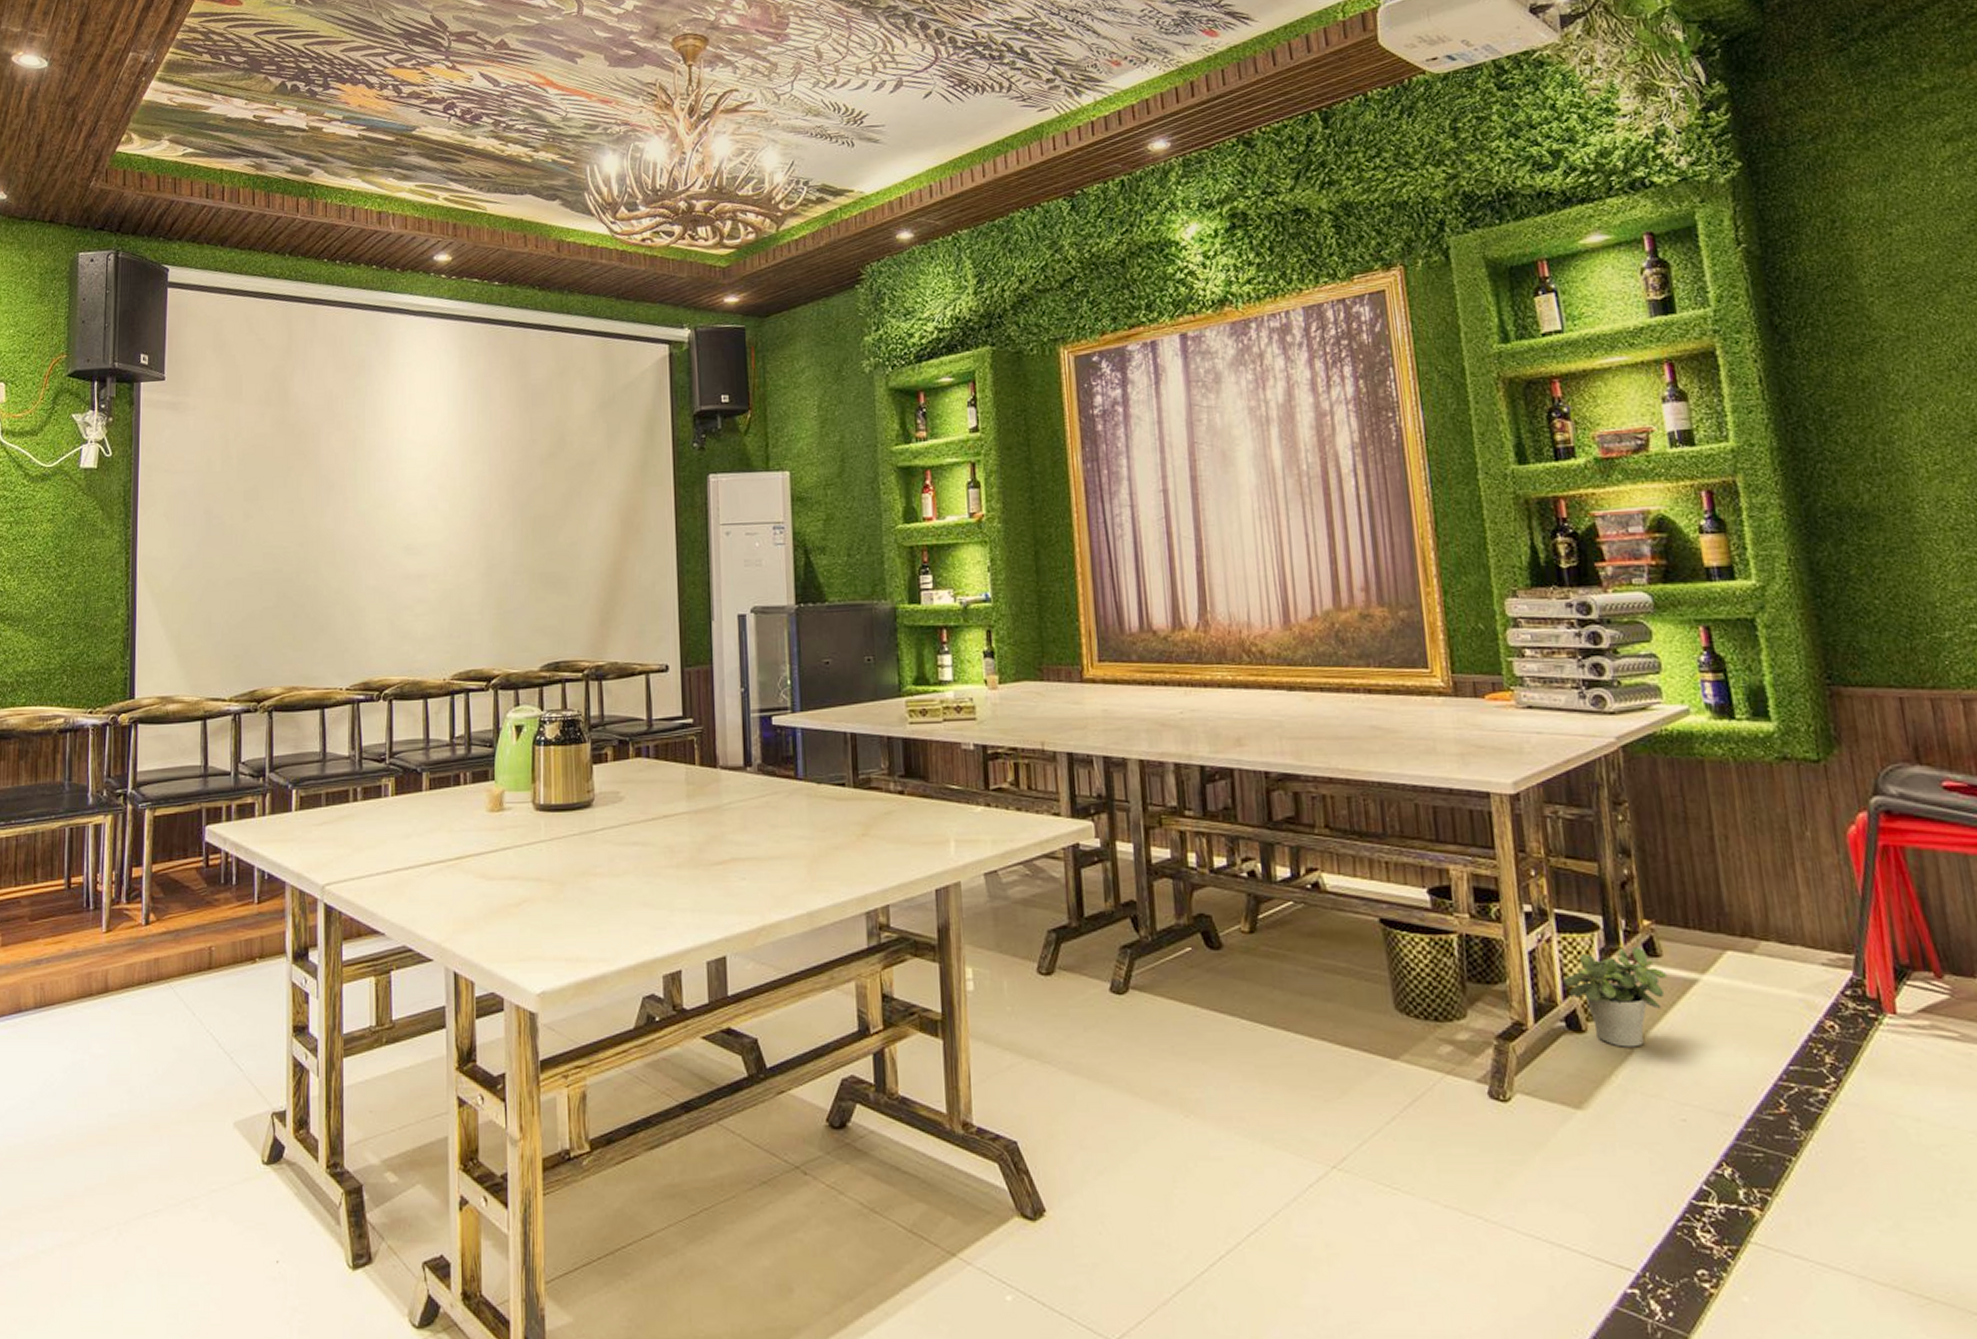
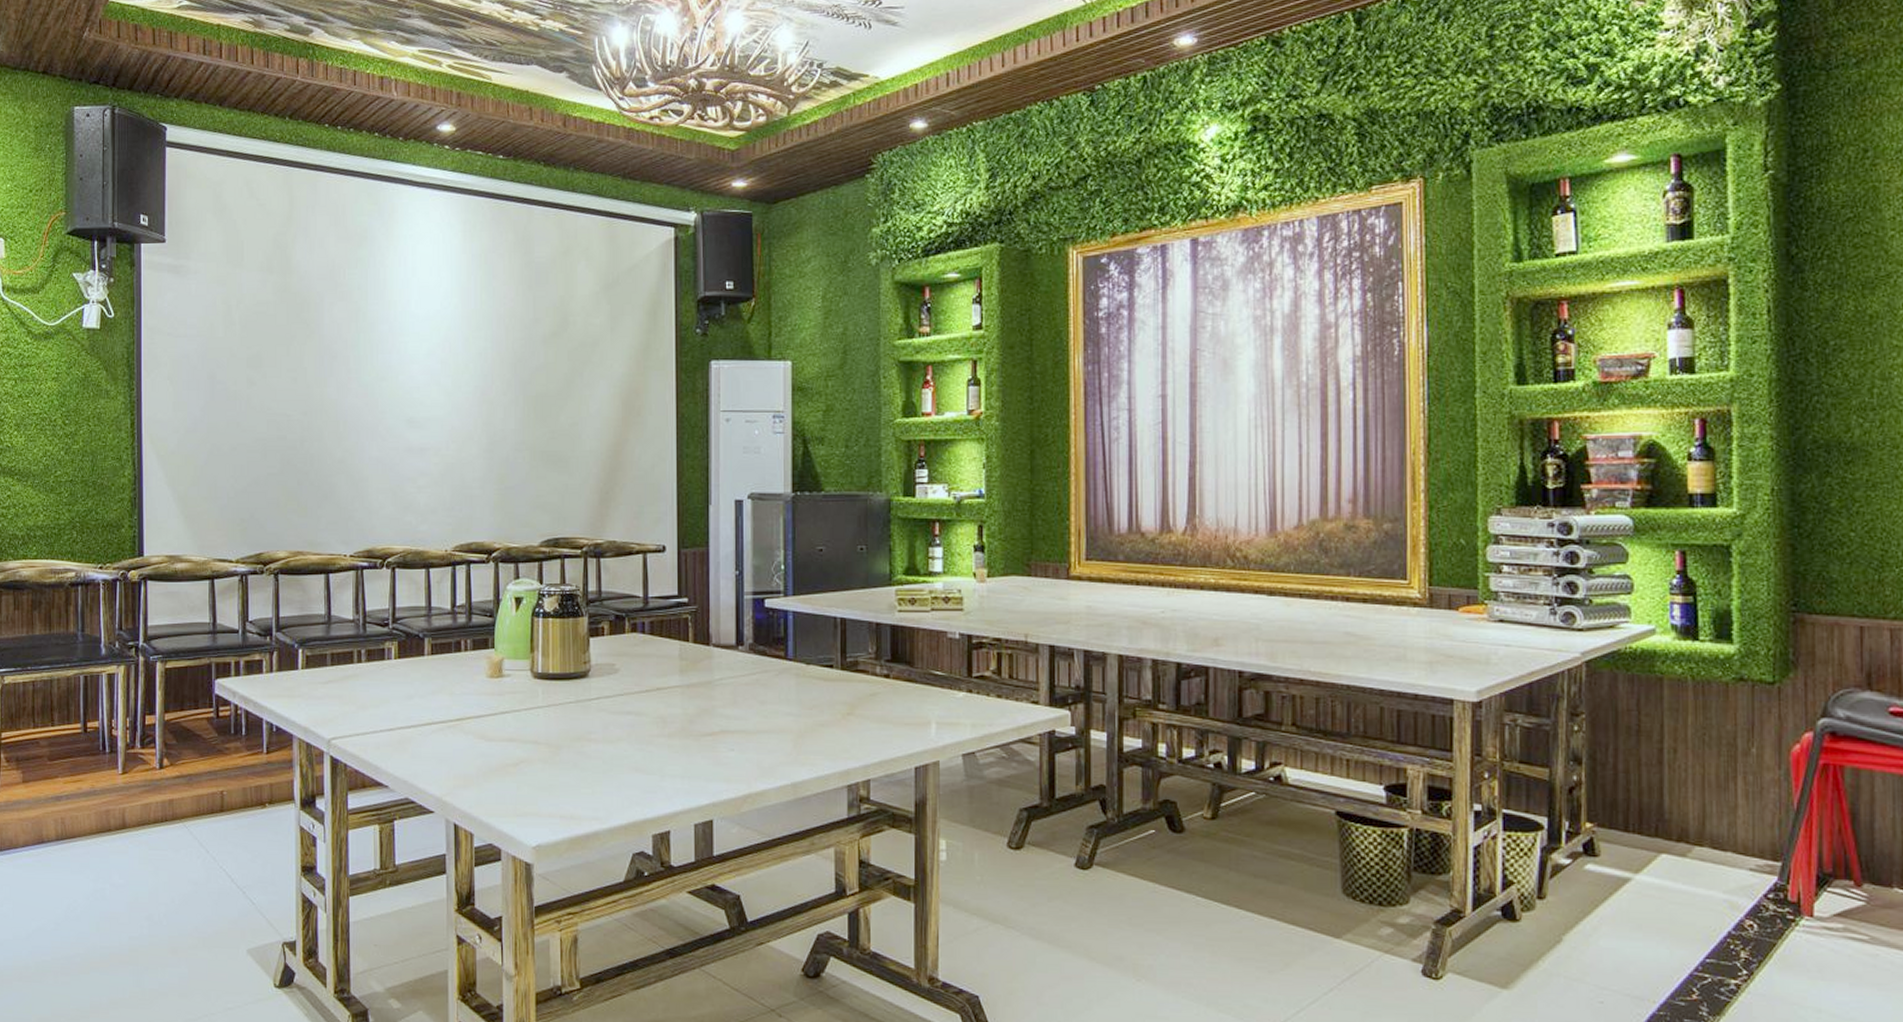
potted plant: present [1562,947,1668,1047] -> none [1502,847,1603,937]

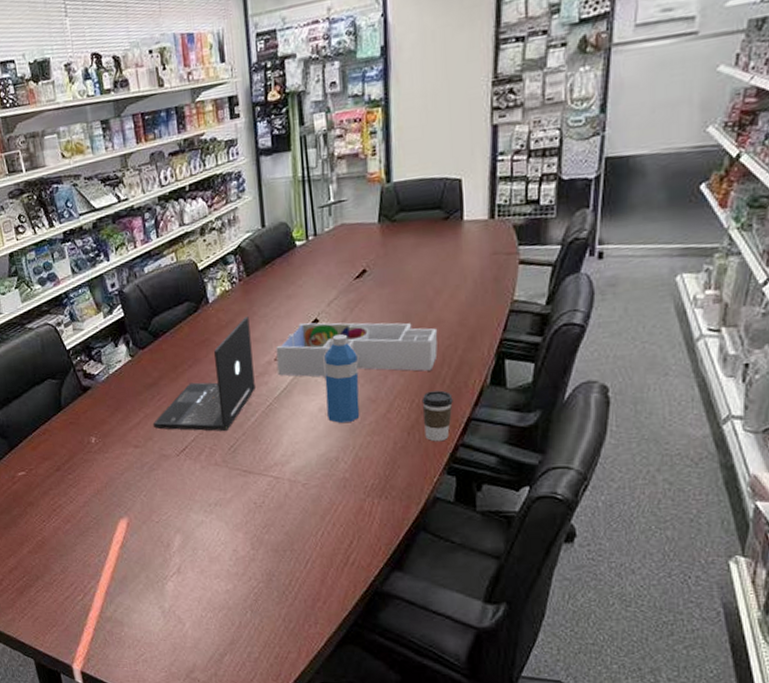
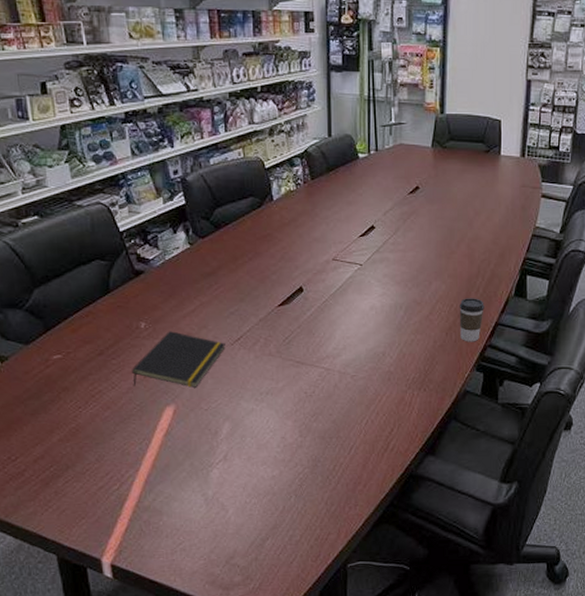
notepad: none [86,444,172,500] -> present [132,331,226,388]
laptop: present [152,317,255,431] -> none [208,217,313,323]
desk organizer: present [276,322,438,377] -> none [334,228,475,280]
water bottle: present [324,334,360,423] -> none [377,242,407,321]

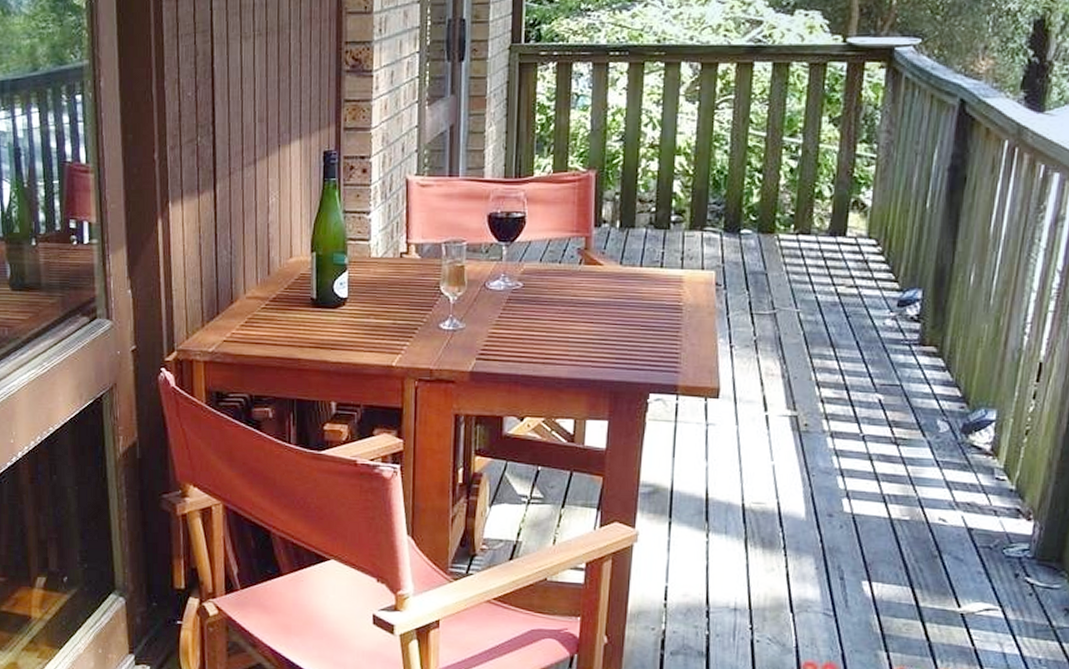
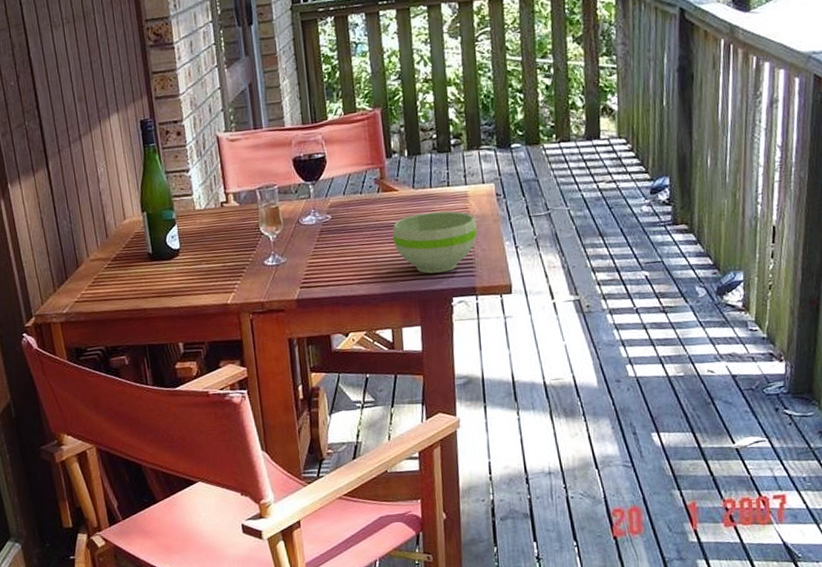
bowl: none [589,294,689,363] -> present [392,211,477,274]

» **To-do item**:
Skip the pictures and write out exactly the lines from the line containing "laptop: present [152,317,255,431]" through the end of the listing above.

» **Task result**:
laptop: present [152,317,255,431] -> none [208,217,313,323]
desk organizer: present [276,322,438,377] -> none [334,228,475,280]
water bottle: present [324,334,360,423] -> none [377,242,407,321]

bowl: none [589,294,689,363] -> present [392,211,477,274]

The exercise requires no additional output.